Taken together, these elements of this history
suggest Pine's opening point: contrary to the prevailing (19th
ct., positivist) presumption of an essential hostility between
science and religion,
- the religious and philosophical ideas
of the ancient Greeks encouraged precise observation of the eccentric
motion of the planets and sustained the belief that the use of
reason would eventually result in an explanation.
(134: emphasis added, CE)
Writing Assignment:
Using Pine, library reserve, and Web materials
as your primary resources...
A: Choose between "1" and "2":
1. Describe Thales' account of the world
("all things are water"), paying careful attention to
the structure of explanation apparent in this account.
Make as clear as possible: how is this structure of explanation
both similar to and different from earlier mythopoetic
"explanations"?
2. Describe with some care the position,
including supporting arguments and evidence, of the Pythagoreans
for the fundamental importance of mathematics in the effort
to know the "underlying unity" which accounts for or
explains the world.
Be sure to comment here on the religious
character of the Pythagorean view - both as this character seems
to contribute to (a) the willingness to generalize from a few
examples of correlation between mathematical relationships and
sensory experiences (e.g., the simple ratios // musical relations),
and (b) the fundamental motive or impulse underlying
the Pythagorean quest to understand the mathematical order of
things.
B. What are some of the arguments
provided by Plato for the greater reality of the mathematical
entities (e.g., our friend the triangle) and the Ideas?

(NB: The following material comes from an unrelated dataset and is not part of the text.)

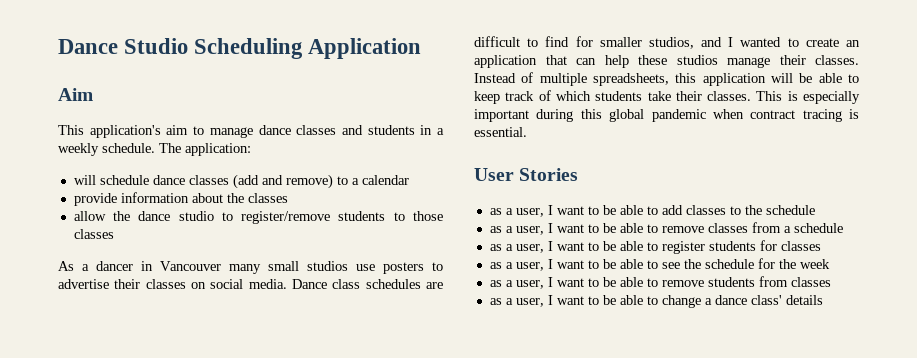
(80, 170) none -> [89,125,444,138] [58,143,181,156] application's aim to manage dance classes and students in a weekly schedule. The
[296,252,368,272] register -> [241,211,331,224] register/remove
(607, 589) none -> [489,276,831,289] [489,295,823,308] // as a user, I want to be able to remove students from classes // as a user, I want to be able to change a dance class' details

Given these arguments, summarize Plato's
resulting epistemology (account of knowledge) and metaphysics
(account of what is real, not real; more real/less real), as suggested
by the allegory of the Cave and the analogy of the line in the
Republic.
C. Briefly summarize the two epistemological
positions we have begun to examine - realism and instrumentalism.
D. Focusing on either Copernicus or Kepler,
explain in some detail the relative roles of
(a) empirical data, observation, etc. and
(b) philosophical and religious beliefs
in their contributions to "the Copernican
Revolution."
Be sure to explain as fully as you can
just what philosophical and religious beliefs are at work in the
development of their theories.
E. We have examined three periods in the
emergence of natural science - the ancient Greeks (including the
Alexandrian School), the Medievals, and the early moderns (Copernicus,
Galileo, Kepler).
In no more than a paragraph for each
period, summarize briefly the relationship between religious and
philosophical beliefs, on the one hand, and the emerging "scientific"
tradition of mathematical and physical inquiry - i.e., is this
relationship primarily complementary (mutually supportive and
beneficial) or primarily hostile (only one view can be true, not
both)?
Remember: your work will be graded not only
according to content, but also with regard to writing and documentation
mechanics. For more information, please see the "Documentation"
handout and the Departmental Policy on Grading.